Selected Peer-Reviewed Publications:

Large-Scale Efforts to Improve Teaching and Child Learning: Experimental Evidence from India

with Andreas de Barros, Paul Glewwe, and Ashwini Shankar. Conditionally accepted via pre-results review process at the Journal of Development Economics. [Draft available upon request]

We study a large program that seeks to improve mathematics learning in public primary schools in India. In a cluster-randomized trial, two treatment arms promoted activity-based instruction by providing teaching materials and teacher training. One of these arms also promoted community engagement through community-led student contests. A third arm remained untreated. After 13 months, the version without contests improved teaching quality and learning (predominantly among girls).
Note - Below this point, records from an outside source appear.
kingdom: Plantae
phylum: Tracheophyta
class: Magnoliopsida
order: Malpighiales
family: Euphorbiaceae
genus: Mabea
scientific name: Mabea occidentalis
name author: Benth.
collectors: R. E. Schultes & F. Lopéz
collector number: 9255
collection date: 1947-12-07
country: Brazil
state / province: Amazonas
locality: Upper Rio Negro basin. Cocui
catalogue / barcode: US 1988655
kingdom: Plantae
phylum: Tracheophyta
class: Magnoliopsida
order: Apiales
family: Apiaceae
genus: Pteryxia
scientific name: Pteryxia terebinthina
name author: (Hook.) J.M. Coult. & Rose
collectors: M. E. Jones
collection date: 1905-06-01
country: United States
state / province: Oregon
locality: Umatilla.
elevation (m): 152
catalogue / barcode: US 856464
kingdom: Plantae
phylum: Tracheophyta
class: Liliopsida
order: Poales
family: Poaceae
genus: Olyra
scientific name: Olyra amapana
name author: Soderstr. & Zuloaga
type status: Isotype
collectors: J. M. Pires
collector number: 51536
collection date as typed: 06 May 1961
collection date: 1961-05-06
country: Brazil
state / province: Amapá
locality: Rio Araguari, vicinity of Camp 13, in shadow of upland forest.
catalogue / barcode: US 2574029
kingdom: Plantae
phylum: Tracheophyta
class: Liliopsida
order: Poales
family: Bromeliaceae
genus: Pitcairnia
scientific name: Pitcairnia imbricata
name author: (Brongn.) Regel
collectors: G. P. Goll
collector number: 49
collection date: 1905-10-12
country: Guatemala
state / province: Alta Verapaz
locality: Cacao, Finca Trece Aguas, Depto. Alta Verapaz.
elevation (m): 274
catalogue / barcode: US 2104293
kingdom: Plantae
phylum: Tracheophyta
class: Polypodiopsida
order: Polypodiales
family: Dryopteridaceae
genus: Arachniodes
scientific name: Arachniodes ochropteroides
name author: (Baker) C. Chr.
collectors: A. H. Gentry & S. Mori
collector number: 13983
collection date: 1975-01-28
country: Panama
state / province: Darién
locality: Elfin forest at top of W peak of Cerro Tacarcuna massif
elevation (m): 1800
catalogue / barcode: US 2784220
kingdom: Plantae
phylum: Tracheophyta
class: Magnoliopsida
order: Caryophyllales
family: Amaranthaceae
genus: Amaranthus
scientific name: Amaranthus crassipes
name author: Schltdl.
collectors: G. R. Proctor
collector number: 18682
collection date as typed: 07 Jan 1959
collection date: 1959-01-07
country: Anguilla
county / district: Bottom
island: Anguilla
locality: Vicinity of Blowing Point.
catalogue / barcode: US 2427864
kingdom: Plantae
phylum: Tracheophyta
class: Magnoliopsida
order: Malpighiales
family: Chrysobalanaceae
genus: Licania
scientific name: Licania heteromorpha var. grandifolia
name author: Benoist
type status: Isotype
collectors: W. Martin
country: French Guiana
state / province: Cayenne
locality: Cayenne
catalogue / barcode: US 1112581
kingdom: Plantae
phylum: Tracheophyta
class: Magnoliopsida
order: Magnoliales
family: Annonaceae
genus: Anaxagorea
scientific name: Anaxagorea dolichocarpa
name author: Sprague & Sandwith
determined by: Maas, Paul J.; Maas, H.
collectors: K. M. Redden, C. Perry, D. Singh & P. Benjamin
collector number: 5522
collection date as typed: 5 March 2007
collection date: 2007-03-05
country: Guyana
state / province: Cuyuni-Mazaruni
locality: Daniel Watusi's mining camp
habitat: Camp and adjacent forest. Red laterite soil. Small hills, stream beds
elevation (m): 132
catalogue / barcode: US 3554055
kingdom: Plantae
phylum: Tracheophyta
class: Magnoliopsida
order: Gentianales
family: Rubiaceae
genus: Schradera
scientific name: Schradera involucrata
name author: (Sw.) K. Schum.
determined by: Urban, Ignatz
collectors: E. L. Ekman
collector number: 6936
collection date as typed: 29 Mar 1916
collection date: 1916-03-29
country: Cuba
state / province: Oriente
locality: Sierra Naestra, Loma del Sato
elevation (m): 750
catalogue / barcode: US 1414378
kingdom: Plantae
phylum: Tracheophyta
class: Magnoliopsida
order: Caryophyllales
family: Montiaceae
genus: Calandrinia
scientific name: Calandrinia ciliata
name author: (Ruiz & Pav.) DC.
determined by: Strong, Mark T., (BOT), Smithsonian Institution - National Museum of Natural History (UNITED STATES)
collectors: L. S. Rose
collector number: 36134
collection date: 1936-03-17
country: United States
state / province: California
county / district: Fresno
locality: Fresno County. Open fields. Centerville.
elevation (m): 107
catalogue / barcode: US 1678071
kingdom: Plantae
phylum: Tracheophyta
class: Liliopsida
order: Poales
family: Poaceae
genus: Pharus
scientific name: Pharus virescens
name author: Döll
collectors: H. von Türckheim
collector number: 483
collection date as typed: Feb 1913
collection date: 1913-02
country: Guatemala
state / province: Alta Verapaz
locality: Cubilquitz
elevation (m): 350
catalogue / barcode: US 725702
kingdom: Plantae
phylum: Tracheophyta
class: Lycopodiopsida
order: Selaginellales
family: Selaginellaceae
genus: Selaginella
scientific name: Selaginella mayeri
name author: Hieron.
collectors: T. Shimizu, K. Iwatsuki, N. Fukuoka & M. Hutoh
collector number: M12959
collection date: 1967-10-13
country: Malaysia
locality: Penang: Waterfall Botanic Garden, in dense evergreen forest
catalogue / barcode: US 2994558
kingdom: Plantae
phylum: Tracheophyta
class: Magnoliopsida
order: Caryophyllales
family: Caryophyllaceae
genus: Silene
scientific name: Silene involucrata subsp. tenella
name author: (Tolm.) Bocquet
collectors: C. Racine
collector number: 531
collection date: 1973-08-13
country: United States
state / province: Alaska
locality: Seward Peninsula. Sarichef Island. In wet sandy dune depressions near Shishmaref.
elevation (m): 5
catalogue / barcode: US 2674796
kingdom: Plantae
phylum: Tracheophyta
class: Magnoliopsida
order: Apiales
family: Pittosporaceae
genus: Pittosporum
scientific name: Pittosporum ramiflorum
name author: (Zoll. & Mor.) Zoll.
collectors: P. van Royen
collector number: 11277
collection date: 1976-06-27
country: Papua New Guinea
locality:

Both versions improved student attitudes towards math. Yet, the addition of contests---which are intended to put pressure on teachers to increase their students’ performance---worsened instructional quality (especially classroom culture), and we can rule out that the contests added even small improvements in learning.

Pre-registered at the AEA RCT Trial Registry (AEARCTR-0003494)

Domestic Violence, Decision-Making Power, and Female Employment in Colombia

Review of Economics of the Household, 19 (1), 233-254. 2021 [Ungated version here]

Using data from the Colombian Demographic and Health Survey, I document a positive association between intimate partner violence against women and the likelihood of women’s employment. This finding persists when I exploit the husband’s own childhood experience of abuse as a source of plausibly exogenous variation for the incidence of domestic violence. To explore potential mechanisms underlying this association, I use a mediation analysis in the presence of intermediate confounders. I find suggestive evidence that a woman’s decision-making power—measured by active input in household and healthcare decisions—as well as a measure for willingness to divorce are likely mediators. I argue that abused women may hold jobs to increase their economic independence and potentially exit abusive relationships.

Foods and Fads: The Welfare Impacts of Rising Quinoa Prices in Peru

with Marc F. Bellemare and Seth Gitter. World Development, 112, 163-179. 2018 [Ungated version here]

Riding on a wave of interest in “superfoods” in rich countries, quinoa went in less than a decade from being largely unknown outside of South America to being an upper-class staple in the United States, the United Kingdom, and elsewhere. As a result, concerned commentators suggested that the rising international demand for quinoa, which tripled prices, might have substantially harmed Peruvian quinoa consumers. We study the impacts of rising quinoa prices on the welfare of Peruvian households. Our analysis suggests these fears are unwarranted. A descriptive analysis shows that quinoa is a small part (<1%) of the average household’s budget share for the roughly 30% of households that consume quinoa. Our econometric analysis generally finds that as quinoa prices rose, welfare increased in regions with higher concentrations of quinoa consumers. Specifically, we use 11 years of a large-scale, nationally representative household survey to construct pseudo-panels at three geographic (district, province, and department) levels to look at the relationship between the international price of quinoa and the value of real household consumption, our proxy for household welfare. We find for the two smaller geographic regions (i.e., districts and provinces) higher concentrations of quinoa consumption or production are associated with a small and statistically significant increase in household welfare in response to quinoa price increases; in the largest regions (i.e., departments), higher concentrations of quinoa consumption or production are associated with small declines in welfare of less than 1% of total household consumption. Our findings that the international trade of quinoa has not been harmful to household welfare in Peru thus run counter to some of the myths surrounding quinoa.

Inequality of Opportunity in Adult Health in Colombia

The Journal of Economic Inequality, 14(4), 395–416. 2016 [Ungated version here]

This paper measures inequality of opportunity in adult health in Colombia using the 2010 Living Standards and Social Mobility Survey, a rich dataset that provides unique information about individual childhood circumstances in that country. Dissimilarity and Gini-opportunity indexes are calculated to provide different measures of inequality of opportunity using a self-reported variable for health status. The Shapley-value decomposition is then used to estimate the contribution of early-life circumstances such as parental background, region of origin and ethnicity to inequality of opportunity. The findings suggest that 8 % to 10 % of the circumstance-driven opportunities distinctively enjoyed by those who are healthier should be redistributed or otherwise compensated in order to achieve equality of opportunity. Differences in household socio-economic status during childhood and parental educational attainment appear to be the most salient dimensions of inequality of opportunity in adult health.